TEXTO DO EXERCÍCIO ::
-------

Ele elogia a abordagem da Secretaria Estadual de Saúde do Estado de São Paulo nesse processo da doação de órgãos. “É muito preparada na abordagem familiar. Quando há morte encefálica, ou seja, a pessoa está morta, mas o coração continua batendo, com um diagnóstico de morte, as enfermeiras, os psicólogos da Secretaria de Estado vão falar com a família e tentam contemporizar que a pessoa já morreu. Apesar do coração estar batendo, a pessoa faleceu, e que a doação é um ato de amor, é um ato de conforto e que pode salvar vidas de pessoas que estão morrendo esperando um órgão, é continuidade de vida. O calor do momento varia de situação para situação, de família para família, e no Brasil consegue ter, no meio desse calor, entre 50 e 60% de aceitação, que é uma taxa que eu considero razoável, pode melhorar, mais é uma taxa razoável”, opina.

-------

TAREFA A :: No texto sobre doação de órgãos, qual razão é dada para as enfermeiras e os psicólogos dizerem à família que a pessoa já morreu, ainda que o coração esteja batendo?
TAREFA B :: Dê continuidade ao texto sobre doação de órgãos a partir da última frase apresentada.

EXTRATO DE DADOS ::
-------

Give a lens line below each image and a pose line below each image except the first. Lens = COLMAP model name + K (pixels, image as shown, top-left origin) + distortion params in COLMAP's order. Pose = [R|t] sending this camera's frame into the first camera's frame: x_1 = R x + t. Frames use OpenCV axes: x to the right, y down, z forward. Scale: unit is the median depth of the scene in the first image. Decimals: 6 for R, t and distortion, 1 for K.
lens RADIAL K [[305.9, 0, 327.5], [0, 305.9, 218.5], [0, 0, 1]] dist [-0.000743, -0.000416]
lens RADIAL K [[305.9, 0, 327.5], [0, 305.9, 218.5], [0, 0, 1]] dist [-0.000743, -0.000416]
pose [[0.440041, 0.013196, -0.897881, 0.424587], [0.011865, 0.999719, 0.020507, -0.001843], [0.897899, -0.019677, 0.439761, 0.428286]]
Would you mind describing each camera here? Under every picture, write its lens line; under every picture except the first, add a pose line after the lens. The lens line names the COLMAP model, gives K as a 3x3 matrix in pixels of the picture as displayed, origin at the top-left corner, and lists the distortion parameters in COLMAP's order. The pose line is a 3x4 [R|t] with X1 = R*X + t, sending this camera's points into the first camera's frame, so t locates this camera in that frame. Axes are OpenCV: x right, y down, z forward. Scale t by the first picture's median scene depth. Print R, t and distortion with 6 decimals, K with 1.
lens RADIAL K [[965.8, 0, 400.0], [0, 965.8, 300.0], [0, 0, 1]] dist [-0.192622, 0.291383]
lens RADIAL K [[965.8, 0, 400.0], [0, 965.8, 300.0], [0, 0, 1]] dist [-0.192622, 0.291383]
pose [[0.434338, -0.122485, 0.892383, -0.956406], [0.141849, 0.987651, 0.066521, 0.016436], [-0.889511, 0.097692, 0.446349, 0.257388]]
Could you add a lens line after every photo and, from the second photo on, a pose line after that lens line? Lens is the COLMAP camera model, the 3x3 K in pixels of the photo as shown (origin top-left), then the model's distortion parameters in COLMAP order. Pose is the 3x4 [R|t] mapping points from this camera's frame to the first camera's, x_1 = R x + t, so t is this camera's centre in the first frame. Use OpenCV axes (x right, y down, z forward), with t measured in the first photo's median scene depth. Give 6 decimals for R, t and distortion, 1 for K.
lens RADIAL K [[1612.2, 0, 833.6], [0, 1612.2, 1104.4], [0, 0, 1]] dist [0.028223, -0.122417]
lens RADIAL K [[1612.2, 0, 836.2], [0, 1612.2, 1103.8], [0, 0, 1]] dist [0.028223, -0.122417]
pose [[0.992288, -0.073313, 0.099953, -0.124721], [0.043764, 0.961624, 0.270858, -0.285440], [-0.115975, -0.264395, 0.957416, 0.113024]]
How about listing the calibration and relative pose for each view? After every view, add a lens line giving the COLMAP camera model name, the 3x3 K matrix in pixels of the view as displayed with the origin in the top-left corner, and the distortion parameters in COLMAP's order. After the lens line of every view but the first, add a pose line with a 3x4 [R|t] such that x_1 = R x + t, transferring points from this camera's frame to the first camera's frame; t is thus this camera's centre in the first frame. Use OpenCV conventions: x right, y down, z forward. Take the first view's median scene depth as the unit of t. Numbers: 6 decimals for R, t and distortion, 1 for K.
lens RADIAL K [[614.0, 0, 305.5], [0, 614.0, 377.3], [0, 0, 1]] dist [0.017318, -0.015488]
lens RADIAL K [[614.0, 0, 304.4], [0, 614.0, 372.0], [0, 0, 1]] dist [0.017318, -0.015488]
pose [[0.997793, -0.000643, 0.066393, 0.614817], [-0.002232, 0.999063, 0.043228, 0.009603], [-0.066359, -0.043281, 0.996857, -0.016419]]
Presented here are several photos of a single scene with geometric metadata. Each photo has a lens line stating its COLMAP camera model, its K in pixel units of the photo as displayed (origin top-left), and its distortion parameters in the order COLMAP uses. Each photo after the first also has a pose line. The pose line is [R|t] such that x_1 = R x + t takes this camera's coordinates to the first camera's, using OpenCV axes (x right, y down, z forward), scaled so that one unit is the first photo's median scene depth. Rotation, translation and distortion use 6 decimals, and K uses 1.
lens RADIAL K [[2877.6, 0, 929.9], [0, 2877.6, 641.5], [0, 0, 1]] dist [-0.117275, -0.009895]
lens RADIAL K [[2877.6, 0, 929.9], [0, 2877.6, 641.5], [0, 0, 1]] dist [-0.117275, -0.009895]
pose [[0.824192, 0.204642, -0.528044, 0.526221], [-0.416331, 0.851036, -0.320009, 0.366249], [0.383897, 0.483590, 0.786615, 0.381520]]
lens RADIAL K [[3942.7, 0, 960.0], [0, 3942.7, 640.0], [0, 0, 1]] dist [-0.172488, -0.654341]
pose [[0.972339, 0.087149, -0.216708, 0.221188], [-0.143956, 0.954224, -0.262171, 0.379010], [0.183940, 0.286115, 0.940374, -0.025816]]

-------

RESPOSTA A :: Trata-se de morte encefálica: há um diagnóstico de morte, e a pessoa está morta, embora o coração continue batendo.

RESPOSTA B ::
Segundo o presidente do conselho diretor do hospital, a organização das equipes de transplante num novo modelo de gestão foi um dos principais fatores na conquista dos resultados em 2014.
O Núcleo de Transplantes do Incor foi criado em 2013 como uma área multiprofissional com foco exclusivo no transplante. Ao reunir num mesmo processo de gestão todas as equipes (cirúrgica, clínica e multiprofissional de transplantes de coração adulto e infantil e de pulmão), o núcleo otimizou recursos, deu sinergia ao trabalho dos grupos e melhorou indicadores importantes, como o da taxa de mortalidade no pós-cirúrgico imediato – no transplante cardíaco de adulto, essa taxa chegou a 10%, em 2014 - número compatível, por exemplo, com a Cleveland Clinic (10%), maior centro de cardiologia dos EUA.
A dinâmica atual torna possível, por exemplo, o envio de equipe avançada para o hospital em que se encontra o potencial doador, de maneira a melhor avaliar o coração e o pulmão a serem doados.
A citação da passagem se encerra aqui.